To: Mr. Pink who wrote (16161)11/30/2001 3:22:43 PM
From: vampire  Respond to of 18998
 
Then he too, speaks Truth



To: Mr. Pink who wrote (16161)12/3/2001 4:34:26 PM
From: A. Charles  Read Replies (1) | Respond to of 18998
 
PDX ... have you current opinions on this former favorite, O Great One?

Bernard Baruch...I fear many of your readers may not recognize his name, much less his park-bench wisdom.

Happy trades, and best regards,
ac



To: Mr. Pink who wrote (16161)12/4/2001 7:29:35 PM
From: torquatus  Read Replies (1) | Respond to of 18998
 
If Mr. Pink is ever tempted to troll in penny stocks, I have two interesting candidates:

DVIN--Selling for a little more than cash, it is a software company with $750 milion in revenue/$220 million market cap/$175 million in cash. Of course, the danger is that fat Flip will acquire more companies at depressed prices, diluting the shares even more. There is a strategy, however. The basic idea is that Flip can fire the acquired salesforces and have one salesman pound away with a suite of products at a large existing customer base. Plus with the acquisition of 1,800 marchfirst consultants, the consultants essentially turn into a large and well-connected salesforce. This is the IBM strategy. Flip is a salesman and knows that the real cost at a software company is sales and marketing, not the code. And he has done this before: he sold Platinum to CA for a couple billion. If DVIN sold at 1.5 revenues--not unreasonable for a well-capitalized software company with a large professional services business--DVIN would be worth about $1.25 billion, or a comfortable 5-bagger. The former Dell CFO recently made a large purchase in the open market.
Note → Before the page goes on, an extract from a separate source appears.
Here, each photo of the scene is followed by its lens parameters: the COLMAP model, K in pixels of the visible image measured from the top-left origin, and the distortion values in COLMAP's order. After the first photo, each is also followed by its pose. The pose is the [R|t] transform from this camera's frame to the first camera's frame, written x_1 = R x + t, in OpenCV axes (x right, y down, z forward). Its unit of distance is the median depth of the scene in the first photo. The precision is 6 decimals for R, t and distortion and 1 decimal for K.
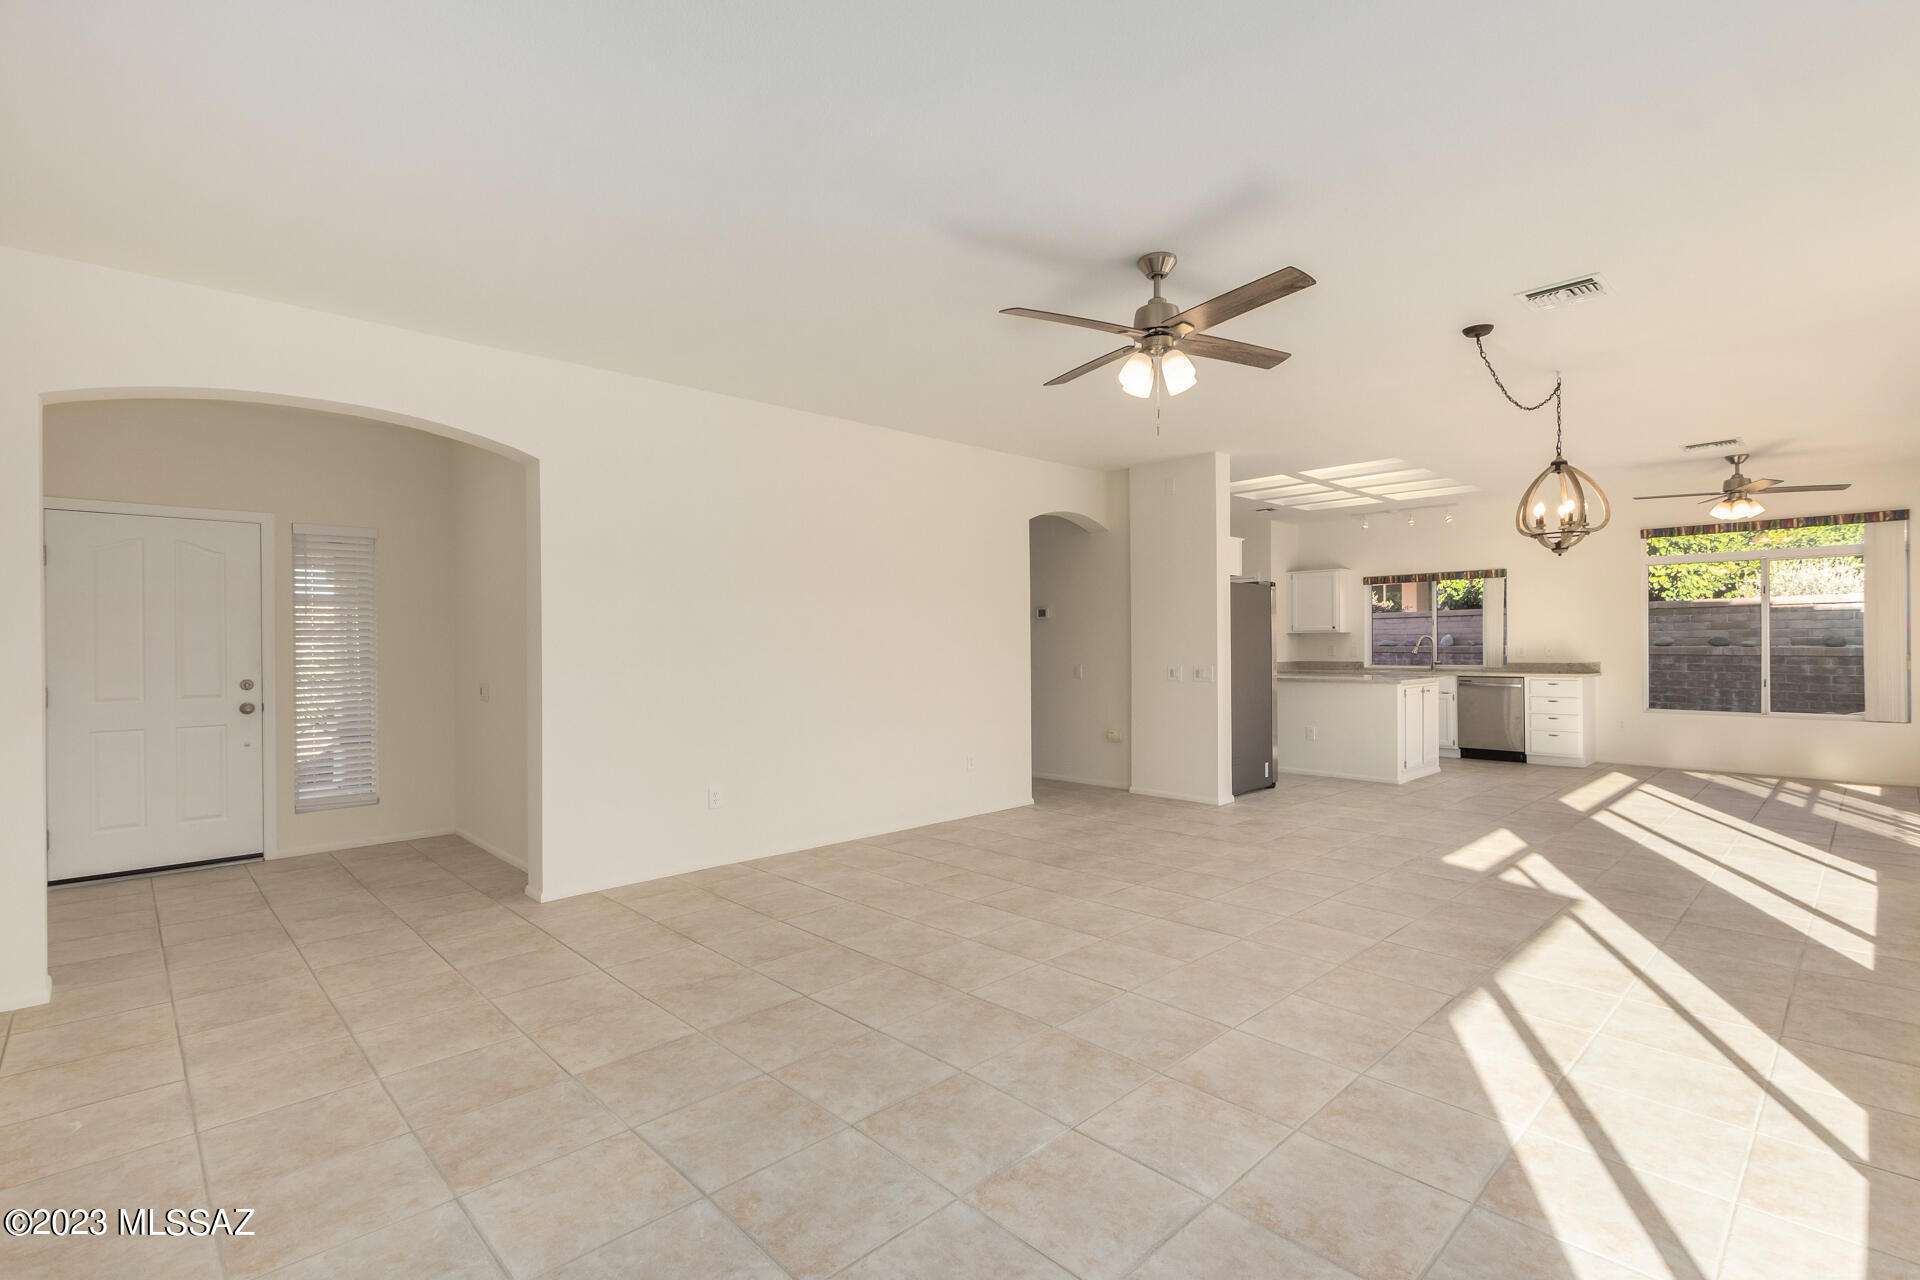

The other interesting prospect is Lsata. Gates/Cascade effectively protested the acquisition by Malone/Liberty of Liberty Satellite for about $1.20 because it was lowballed. At $.88, it is even cheaper, plus it has about $400 million/$1 a share in cash (the Sprint PCS/Hughes/XM Satellite shares were turned into cash with cashless collars). It also has 10% of Sky Latin America (with 1.5 million subs at $2000 per sub it is worth about $300 million) and 25% of Wildblue, which is the Ka-band broadband internet that will be bundled with Dish Network dbs. Unlike current satellite broadband, it is two-way and will launch service in 2002. It also has a majority stake in On Command, which controls about a million rooms in the upscale hotel tv porn market. Malone has probably thought long and hard about acquiring Lodgenet, creating a nice monopoly, and slashing costs by delivering internet and video by satellite. After all, what is the $400 million sitting there for? Just a thought. There is also a $420 million investment in Astrolink, a Teledesic-like satellite venture, that may be worthless. The stock will do a 5-1 reverse split and be relisted on Nasdaq. I expect a lot of hype when that happens.

Didn't Mr. Pink say that he was going to reveal some new longs?